El Sindicato de Inquilinas es otro tipo de sindicato, pero es el sindicato más visible y combativo del momento. Recuerdo cuando hace unos años comencé a ver por el barrio sus carteles naranja, sus solventes portavoces en los medios, su intervención en los desahucios, sus asambleas en los Bloques en Lucha, amenazados por los grandes villanos de nuestra época: los buitres insaciables de los fondos de inversión. Me pareció una iniciativa loable, aunque tenía dudas sobre su capacidad para arraigar.
Pasado el tiempo, el Sindicato de Inquilinas se ha convertido en el mascarón de proa de un fortísimo movimiento por la vivienda, respaldado también por otras decenas de asociaciones y asambleas, que resisten desde hace años, y que salió del underground en una manifestación masiva en Madrid el 13 de octubre, resonando en otras por toda España. Después de años debatiendo si la izquierda había abandonado las luchas materiales por las posmateriales (a mi juicio, un falso dilema), ahora las cosas materiales, tan materiales como un ladrillo, vuelven a ocupar el centro del debate y amenazan con un terremoto.
Se viene a unir al amplio movimiento contra el turismo metastásico que vimos en verano, a la tradicional lucha contra los desahucios desde la crisis de 2008 o al movimiento V de Vivienda desde, ojo, antes de aquella (esta) crisis, cuando España iba bien, al menos para algunos. El problema de la vivienda es crónico y vergonzante en España. La gente está hasta las narices de que la expulsen de la ciudad y de que le cobren cada vez más por lo mismo, porque “es el mercado, amigo”. Es muy raro este país que se quiere creer exitoso, pero que no asegura el alojamiento a sus habitantes: aquí es muy difícil vivir, físicamente, y lo primero que tiene que ser un país es un lugar físico para la vida.
La periodista Rosa Belmonte habló el otro día, con una condescendencia propia de María Antonieta, del Sindicato de Inquilinas en la tertulia política de El hormiguero (nota para despistados: El hormiguero tiene una tertulia política) en un corte que se hizo viral.
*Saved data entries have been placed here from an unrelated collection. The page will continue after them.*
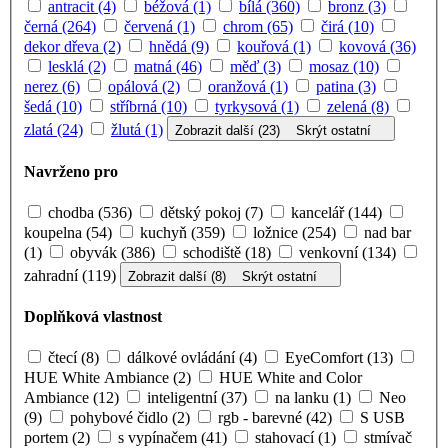
antracit (4)
béžová (1)
bílá (360)
bronz (3)
černá (264)
červená (1)
chrom (65)
čirá (10)
dekor dřeva (2)
hnědá (9)
kouřová (1)
kovová (36)
lesklá (2)
matná (46)
měď (3)
mosaz (10)
nerez (6)
opálová (2)
oranžová (1)
patina (3)
šedá (10)
stříbrná (10)
tyrkysová (1)
zelená (8)
zlatá (24)
žlutá (1)
Zobrazit další (23)
Skrýt ostatní
Navrženo pro
chodba (536)
dětský pokoj (7)
kancelář (144)
koupelna (54)
kuchyň (359)
ložnice (254)
nad bar
(1)
obyvák (386)
schodiště (18)
venkovní (134)
zahradní (119)
Zobrazit další (8)
Skrýt ostatní
Doplňková vlastnost
čtecí (8)
dálkové ovládání (4)
EyeComfort (13)
HUE White Ambiance (2)
HUE White and Color
Ambiance (12)
inteligentní (37)
na lanku (1)
Neo
(9)
pohybové čidlo (2)
rgb - barevné (42)
S USB
portem (2)
s vypínačem (41)
stahovací (1)
stmívač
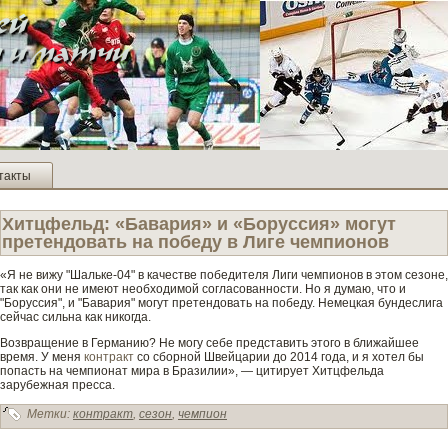
такты
Хитцфельд: «Бавария» и «Боруссия» могут
претендовать на победу в Лиге чемпионов
«Я не вижу "Шальке-04" в качестве­ победителя Лиги чемпионов в этом сезоне,
так как они не имеют необходимой согласованности. Но я думаю, что и
"Боруссия", и "Бавария" могут претендовать на победу. Немецкая бунде­слига
сейчас сильна как никогда.
Возвращение в Германию? Не могу себе представить этого в ближайшее
время. У меня
контракт
со сборной Шве­йцарии до 2014 года, и я хотел бы
попасть на чемпионат мира в Бразилии», — цитирует Хитцфельда
зарубежная пресса.
Метки:
контракт
,
сезон
,
чемпион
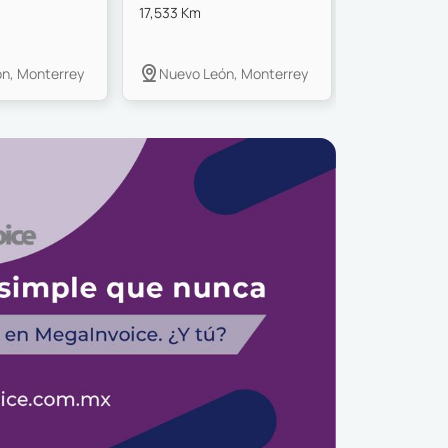
17,533 Km
55,553 Km
n, Monterrey
Nuevo León, Monterrey
México, T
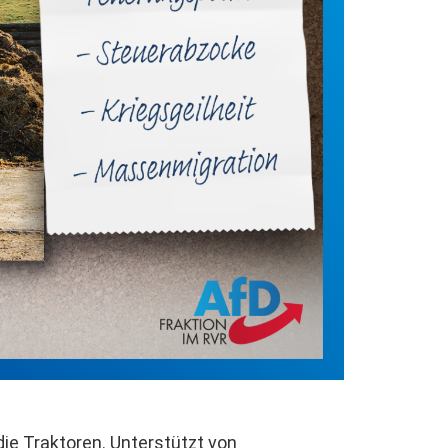
ie Traktoren. Unterstützt von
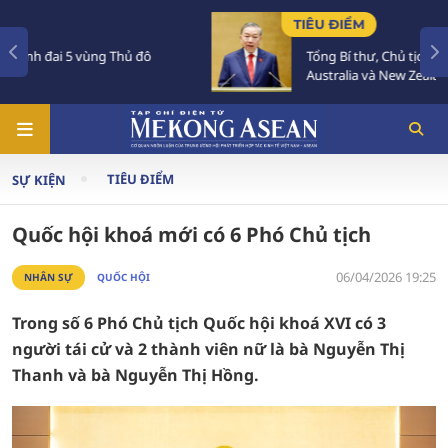
TIÊU ĐIỂM
Tổng Bí thư, Chủ tịch nước Tô Lâm sắp thăm
Australia và New Zealand
TIÊU ĐIỂM
SỰ KIỆN
Quốc hội khoá mới có 6 Phó Chủ tịch
06/04/2026 19:25
NHÂN SỰ
QUỐC HỘI
Trong số 6 Phó Chủ tịch Quốc hội khoá XVI có 3
người tái cử và 2 thành viên nữ là bà Nguyễn Thị
Thanh và bà Nguyễn Thị Hồng.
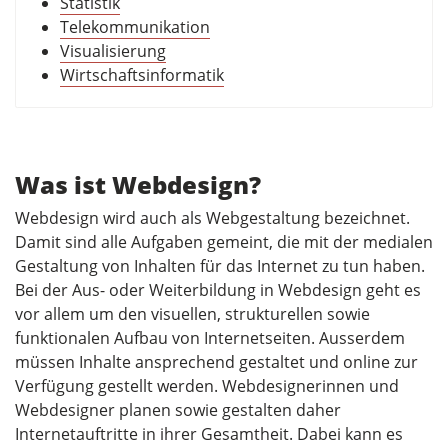
Statistik
Telekommunikation
Visualisierung
Wirtschaftsinformatik
Was ist Webdesign?
Webdesign wird auch als Webgestaltung bezeichnet.
Damit sind alle Aufgaben gemeint, die mit der medialen
Gestaltung von Inhalten für das Internet zu tun haben.
Bei der Aus- oder Weiterbildung in Webdesign geht es
vor allem um den visuellen, strukturellen sowie
funktionalen Aufbau von Internetseiten. Ausserdem
müssen Inhalte ansprechend gestaltet und online zur
Verfügung gestellt werden. Webdesignerinnen und
Webdesigner planen sowie gestalten daher
Internetauftritte in ihrer Gesamtheit. Dabei kann es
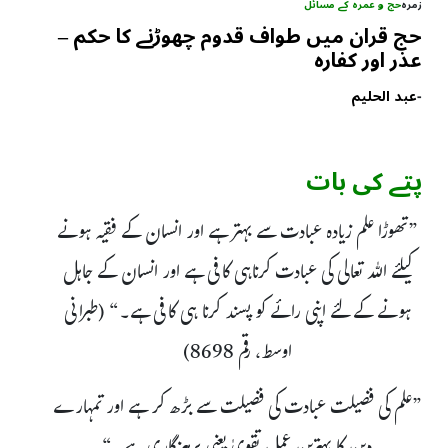
زمرہ
حج و عمرہ کے مسائل
حج قران میں طواف قدوم چھوڑنے کا حکم –
عذر اور کفارہ
-
عبد الحلیم
پتے کی بات
”تھوڑا علم زیادہ عبادت سے بہتر ہے اور انسان کے فقیہ ہونے
کیلئے اللہ تعالی کی عبادت کرناہی کافی ہے اور انسان کے جاہل
ہونے کے لئے اپنی رائے کو پسند کرنا ہی کافی ہے۔“ (طبرانی
اوسط، رقم 8698)
”علم کی فضیلت عبادت کی فضیلت سے بڑھ کر ہے اور تمہارے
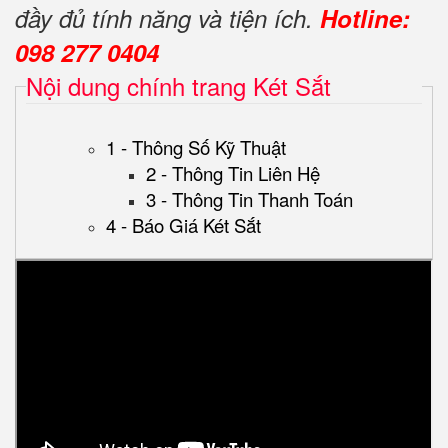
đầy đủ tính năng và tiện ích.
Hotline:
098 277 0404
Nội dung chính trang Két Sắt
1 - Thông Số Kỹ Thuật
2 - Thông Tin Liên Hệ
3 - Thông Tin Thanh Toán
4 - Báo Giá Két Sắt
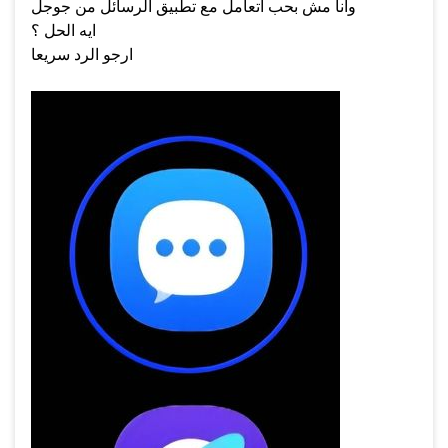
وانا مش بحب اتعامل مع تطبيق الرسائل من جوجل
ايه الحل ؟
ارجو الرد سريعا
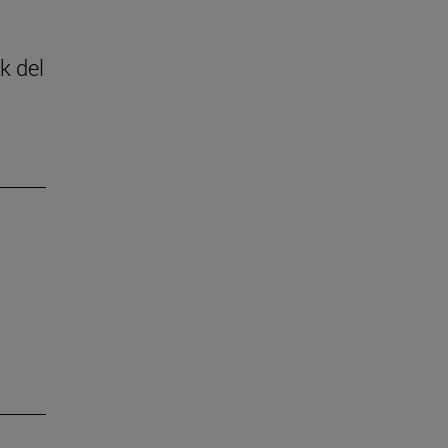
k del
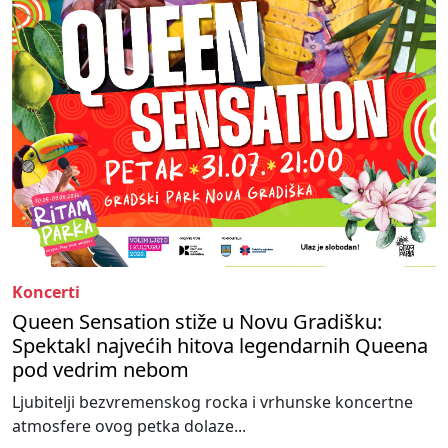
Koncerti
Queen Sensation stiže u Novu Gradišku:
Spektakl najvećih hitova legendarnih Queena
pod vedrim nebom
Ljubitelji bezvremenskog rocka i vrhunske koncertne
atmosfere ovog petka dolaze...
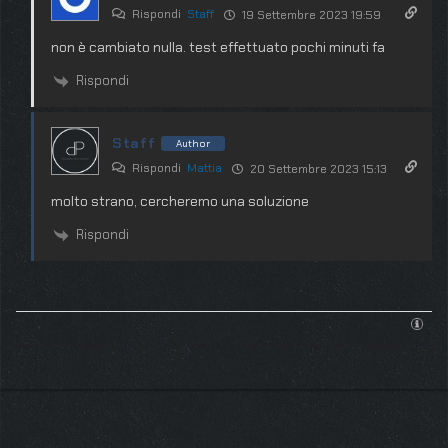
Rispondi
Staff
19 Settembre 2023 19:59
non è cambiato nulla. test effettuato pochi minuti fa
Rispondi
Staff
Author
Rispondi
Mattia
20 Settembre 2023 15:13
molto strano, cercheremo una soluzione
Rispondi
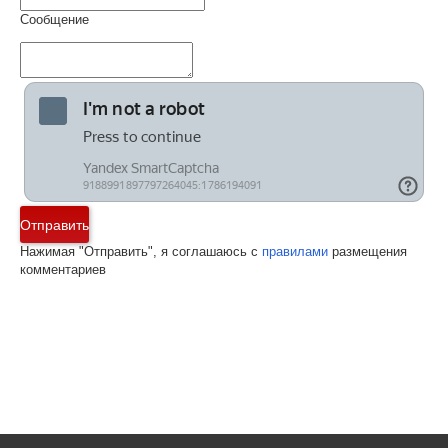
Сообщение
Отправить
Нажимая "Отправить", я соглашаюсь с
правилами
размещения
комментариев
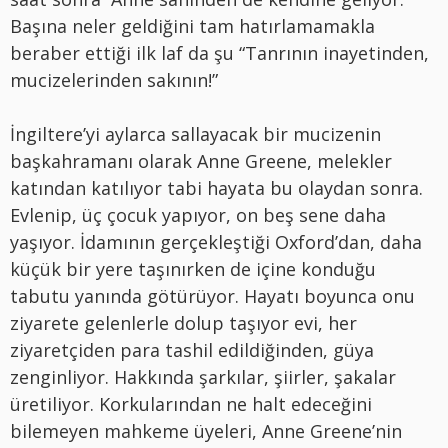
Başına neler geldiğini tam hatırlamamakla
beraber ettiği ilk laf da şu “Tanrının inayetinden,
mucizelerinden sakının!”
İngiltere’yi aylarca sallayacak bir mucizenin
başkahramanı olarak Anne Greene, melekler
katından katılıyor tabi hayata bu olaydan sonra.
Evlenip, üç çocuk yapıyor, on beş sene daha
yaşıyor. İdamının gerçekleştiği Oxford’dan, daha
küçük bir yere taşınırken de içine konduğu
tabutu yanında götürüyor. Hayatı boyunca onu
ziyarete gelenlerle dolup taşıyor evi, her
ziyaretçiden para tashil edildiğinden, güya
zenginliyor. Hakkında şarkılar, şiirler, şakalar
üretiliyor. Korkularından ne halt edeceğini
bilemeyen mahkeme üyeleri, Anne Greene’nin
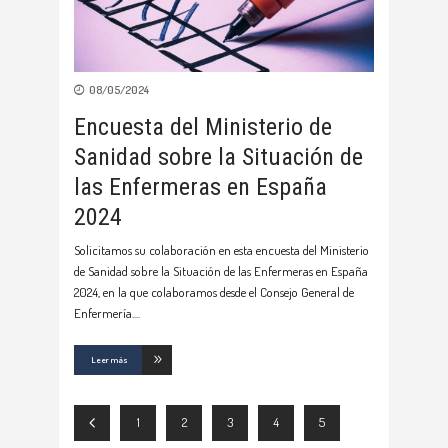
08/05/2024
Encuesta del Ministerio de
Sanidad sobre la Situación de
las Enfermeras en España
2024
Solicitamos su colaboración en esta encuesta del Ministerio
de Sanidad sobre la Situación de las Enfermeras en España
2024, en la que colaboramos desde el Consejo General de
Enfermería.
Leer más
1
2
3
4
5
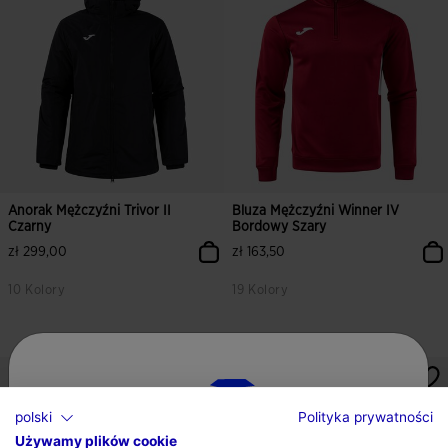
Anorak Mężczyźni Trivor II
Bluza Mężczyźni Winner IV
Czarny
Bordowy Szary
zł 299,00
zł 163,50
10 Kolory
19 Kolory
polski
Polityka prywatności
Używamy plików cookie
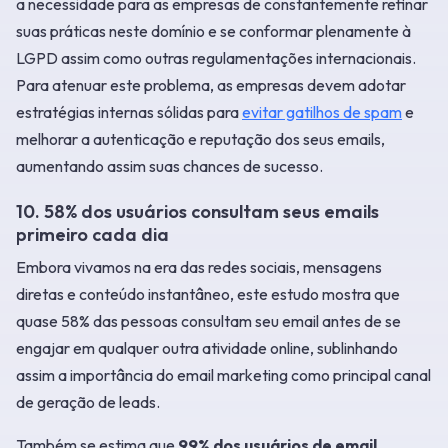
a necessidade para as empresas de constantemente refinar
suas práticas neste domínio e se conformar plenamente à
LGPD assim como outras regulamentações internacionais.
Para atenuar este problema, as empresas devem adotar
estratégias internas sólidas para
evitar gatilhos de spam
e
melhorar a autenticação e reputação dos seus emails,
aumentando assim suas chances de sucesso.
10. 58% dos usuários consultam seus emails
primeiro cada dia
Embora vivamos na era das redes sociais, mensagens
diretas e conteúdo instantâneo, este estudo mostra que
quase 58% das pessoas consultam seu email antes de se
engajar em qualquer outra atividade online, sublinhando
assim a importância do email marketing como principal canal
de geração de leads.
Também se estima que
99% dos usuários de email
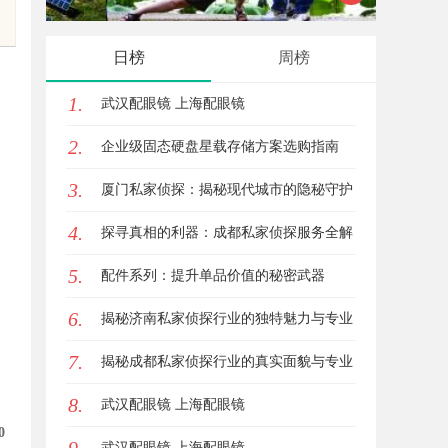
影体验的最佳选择
观影首
日榜
周榜
1.
武汉配眼镜 上海配眼镜
2.
企业级固态硬盘星载存储方案选购指南
3.
厦门私家侦探：揭秘现代城市的隐秘守护
4.
者
探寻真相的利器：成都私家侦探服务全解
5.
析
配件系列：提升单品价值的秘密武器
6.
揭秘济南私家侦探行业的独特魅力与专业
7.
服务
揭秘成都私家侦探行业的真实面貌与专业
8.
服务
武汉配眼镜 上海配眼镜
0
武汉配眼镜 上海配眼镜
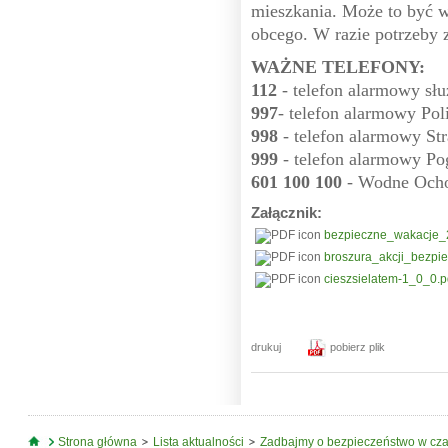
mieszkania. Może to być 
obcego. W razie potrzeby 
WAŻNE TELEFONY:
112
- telefon alarmowy sł
997
- telefon alarmowy Poli
998
- telefon alarmowy Str
999
- telefon alarmowy P
601 100 100
- Wodne Ocho
Załącznik:
bezpieczne_wakacje_
broszura_akcji_bezp
cieszsielatem-1_0_0.p
drukuj
pobierz plik
Jesteś tutaj
Strona główna
Lista aktualności
Zadbajmy o bezpieczeństwo w cza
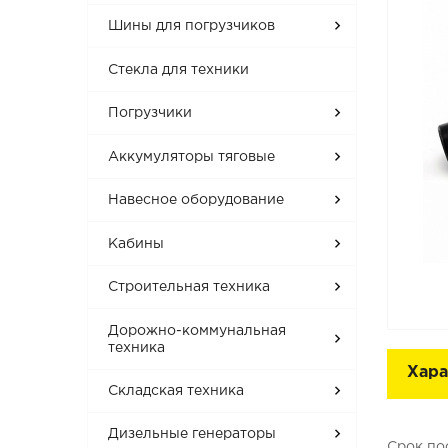
Шины для погрузчиков
Стекла для техники
Погрузчики
Аккумуляторы тяговые
Навесное оборудование
Кабины
Строительная техника
Дорожно-коммунальная
техника
Хара
Складская техника
Дизельные генераторы
Срок по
Dijo con desparpajo que “se han montado una especie de lucha de clases moderna” entre propietarios e inquilinos y que se han inventado una huelga de alquileres. Esta lucha de clases entre los que tienen y los que no tienen no es nueva, es la de siempre, y la huelga de alquileres tampoco es nueva: se ha puesto en práctica, a lo largo de la historia, en Barcelona, en Nueva York, en Glasgow o en Toronto. El problema de la vivienda es la misma lucha por la tierra que se da desde el Neolítico, cuando nos domesticó el trigo. Pero lo mejor de la intervención de Belmonte fue una frase genial que, aunque pronunciada a la contra, ha gustado mucho al movimiento, porque puede convertirse en un lema: “¿¡Pero qué país salvaje es este!?”.